MT. 232. Victoria Ward R.S.B. Hosp.

 

 

 

 

 

 

 

 

 

 

Wards in British need to be redesigned to provide defences against the spread of deadly, antibiotic-resistant superbugs. That is the stark warning of scientists, who said last week that the danger now posed by drug-resistant infections had reached crisis level. In the long term, governments must encourage the pharmaceuticals industry to develop new generations of drugs, said a group of British experts. However, these new drugs will take so long to reach the market that short-term measures must also be introduced to hold back resistant diseases that now threatens to overwhelm health professionals.

A group of senior scientists – including Dame Sally Davies, the chief medical officer, and Professor Jeremy Farrar, director of the Wellcome Trust – told the Royal Society last week that the planet faced the prospect of people dying from routine infections because effective antibiotics no longer existed. Changes to be made to hospital wards should, they said, include greater distances between beds, lower bed occupancy rates, improved staff-patient ratios and large, openable windows.

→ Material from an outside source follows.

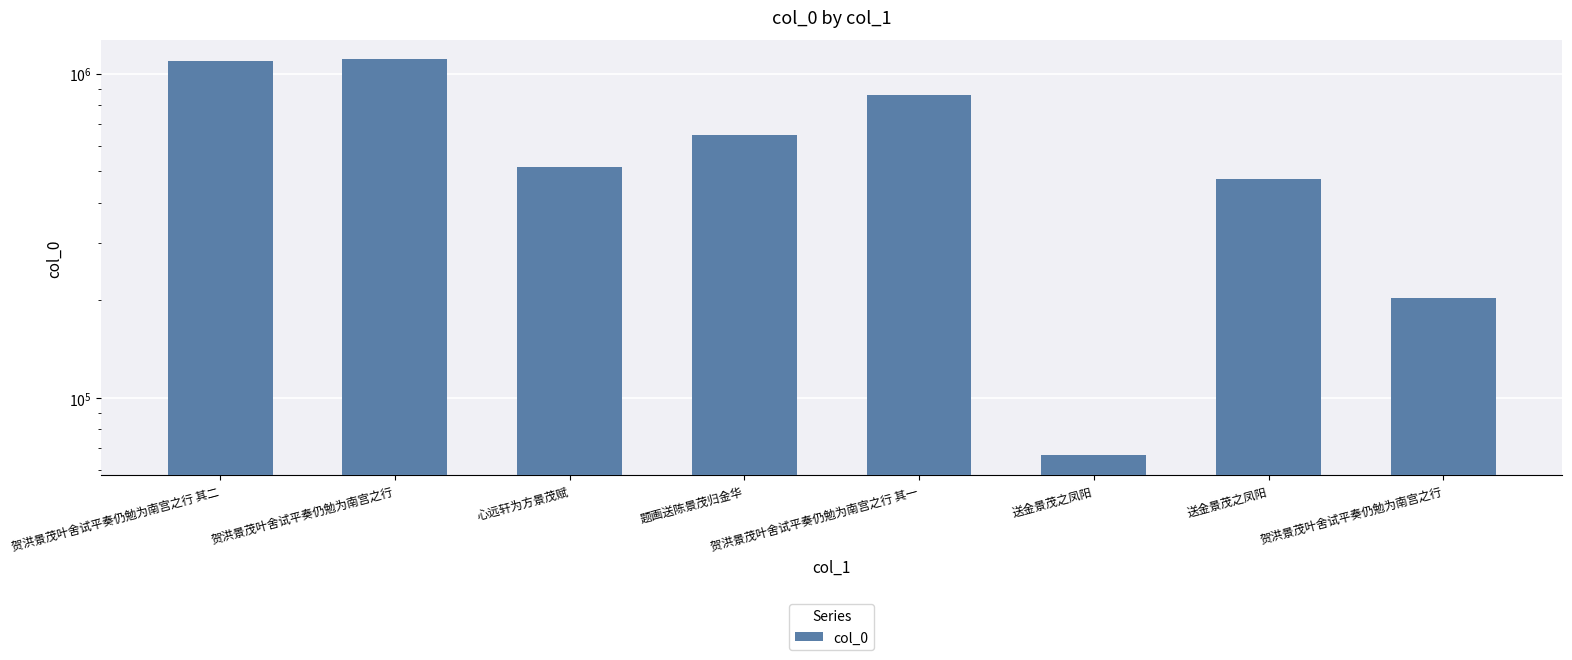

How many bars are there in total?

8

“We are talking about returning hospital wards to the type we had 100 years ago,” said microbiologist Professor Kevin Kerr, of Hull York Medical School. The crucial point of such “old school” measures is to buy time, added fellow microbiologist Professor Mark Fielder, of Kingston University in Surrey: “We need to hold back the spread of resistant bacteria while finding ways to persuade pharmaceuticals [companies] to improve their output of new generations of antibiotics – for we are facing a future in which there might be no effective antibiotics left on the planet.” Kerr said: “In the near future it is possible that a scratch from a rose thorn could become septic. Without effective antibiotics, septicaemia could easily set in and result in death. It is a terrible prospect, but a very real one. We are facing a return to the state of affairs that existed before antibiotics were discovered.”

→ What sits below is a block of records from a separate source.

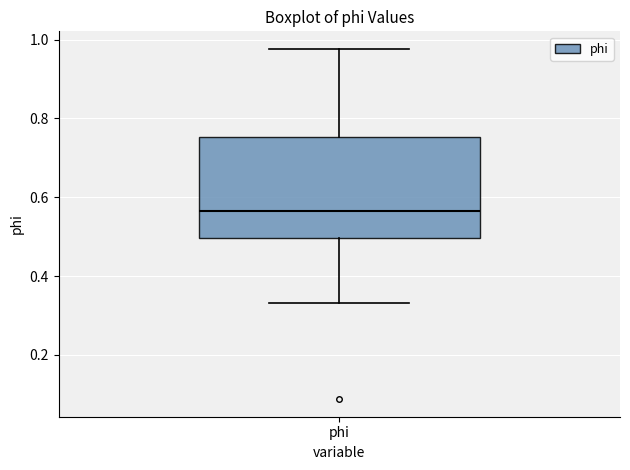

Where does the upper whisker of the box for phi end on the y-axis? The values are not printed on the chart, so give them approximately, as read against the axis.

0.98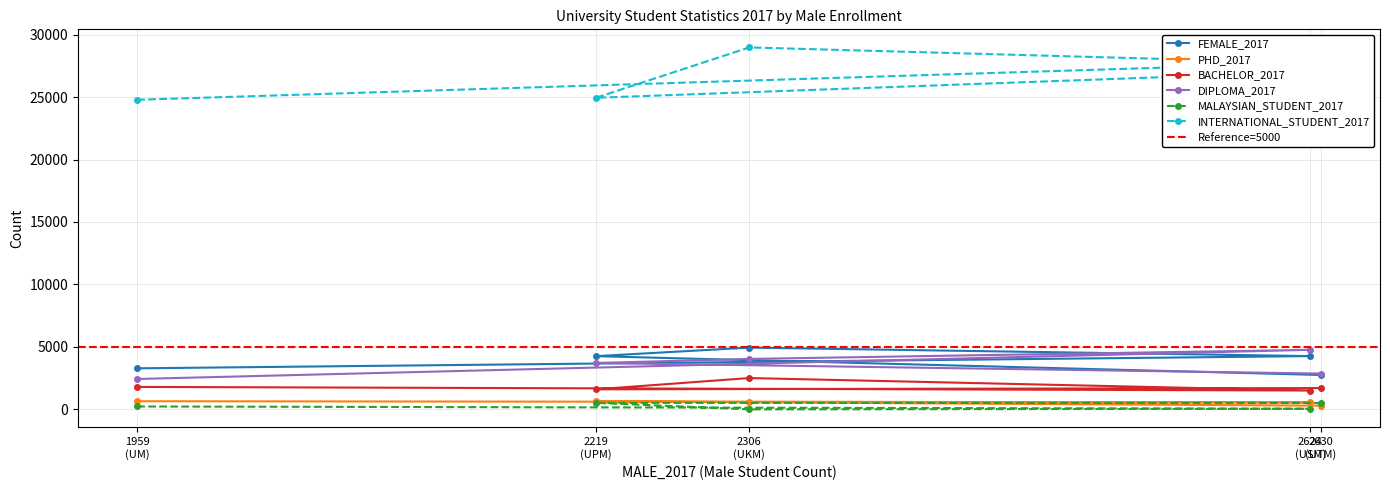

Reading left to right, transcribe all the data shown in this chart.

FEMALE_2017: 1959
(UM)=3286	2219
(UPM)=4260	2306
(UKM)=4944	2624
(USM)=4264	2630
(UTM)=2753
PHD_2017: 1959
(UM)=652	2219
(UPM)=638	2306
(UKM)=600	2624
(USM)=563	2630
(UTM)=297
BACHELOR_2017: 1959
(UM)=1798	2219
(UPM)=1605	2306
(UKM)=2508	2624
(USM)=1508	2630
(UTM)=1706
DIPLOMA_2017: 1959
(UM)=2433	2219
(UPM)=3714	2306
(UKM)=4038	2624
(USM)=4769	2630
(UTM)=2868
MALAYSIAN_STUDENT_2017: 1959
(UM)=232	2219
(UPM)=522	2306
(UKM)=0	2624
(USM)=48	2630
(UTM)=512
INTERNATIONAL_STUDENT_2017: 1959
(UM)=24784	2219
(UPM)=24943	2306
(UKM)=28974	2624
(USM)=27726	2630
(UTM)=27055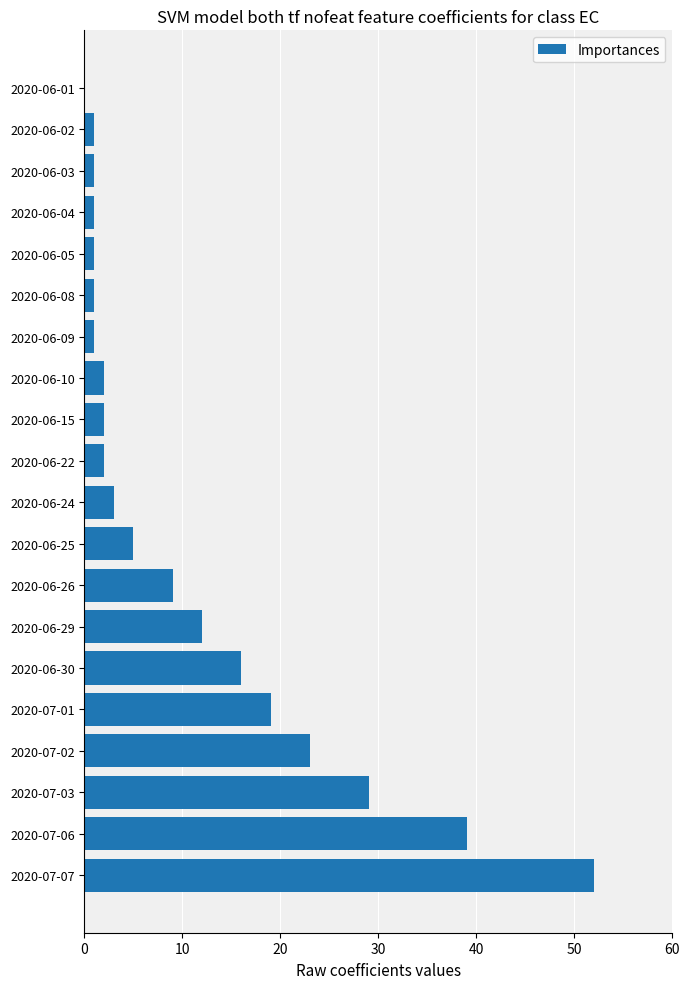

The value at 2020-06-15 is 2. True or false?

True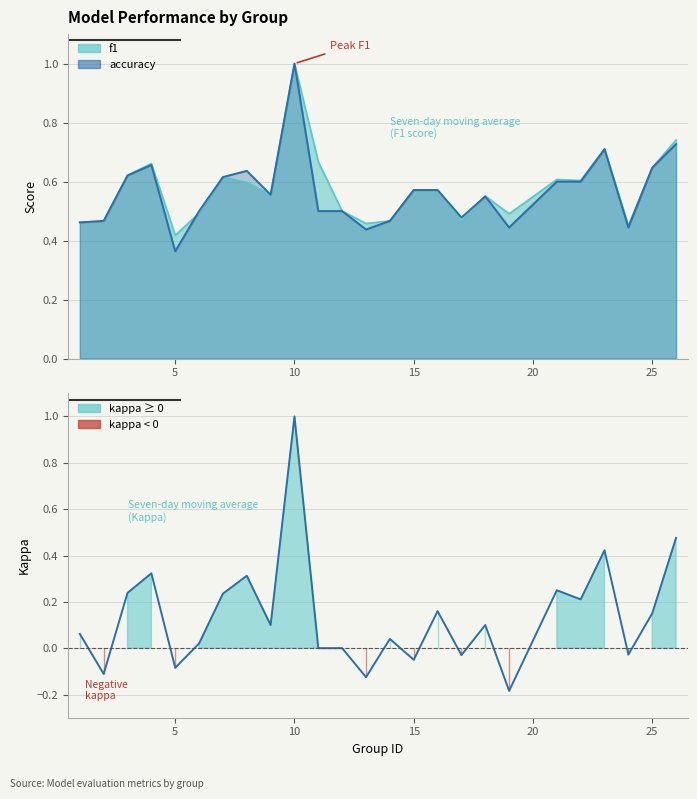

At which category does accuracy reach its first local peak?

4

Resistance to antibiotics arises as a consequence of the processes of natural selection. In a population of bacteria, some are more resistant to drugs than others. Occasionally these resilient strains survive, multiply and become more resistant to antibiotics. This is how superbugs such as MRSA have evolved. Scientists estimate there are 5,000 deaths a year in the UK due to strains of bacteria that have evolved resistance to antibiotics. In future, the continuing rise in resistance could have wider repercussions. Surgery, and treatment for diseases such as leukaemia, would be hard to carry out if there were no means to kill off random infections in patients. Yet only a handful of new antibiotics are in development. “In the 1960s, there were plenty of new versions appearing,” added Fielder. “But that has stopped. Essentially we took our eye of the ball.” The problem for medicine is that antibiotics do not offer good returns to shareholders in pharmaceuticals companies. Drugs that can tackle diabetes or high blood pressure offer a much better prospect of good profits. “If you develop a chronic condition like high blood pressure, you will have to take drugs for it for the rest of your life,” Fielder said. “By contrast, you usually only take antibiotics for a week at most, when you are suffering from an acute condition. That represents a poor financial return for the pharmaceuticals companies that make the drug.”

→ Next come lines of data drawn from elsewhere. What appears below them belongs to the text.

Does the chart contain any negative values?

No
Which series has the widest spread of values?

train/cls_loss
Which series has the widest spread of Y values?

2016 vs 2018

The urgent issue of persuading drug companies to develop new antibiotics should be tackled by the medical equivalent of a body like the Intergovernmental Panel on Climate Change, Davies and Farrar said. Possible steps could include giving companies tax breaks for making new antibiotics or lengthening the period for which a new drug is protected by patent. Other approaches could also be promoted to develop alternative ways of killing bacteria, added molecular geneticist Professor Chris Thomas of Birmingham University. “Another very promising technique involves the use of bacterial phages, viruses that attack specific bacteria. If you know the bacterium that is causing an individual’s illness and you know a phage virus that attacks that bacterium, you could inject your patient with those viruses and so treat their condition. The crucial point is that we need to develop a range of different approaches to this crisis. Essentially this is a race against time.”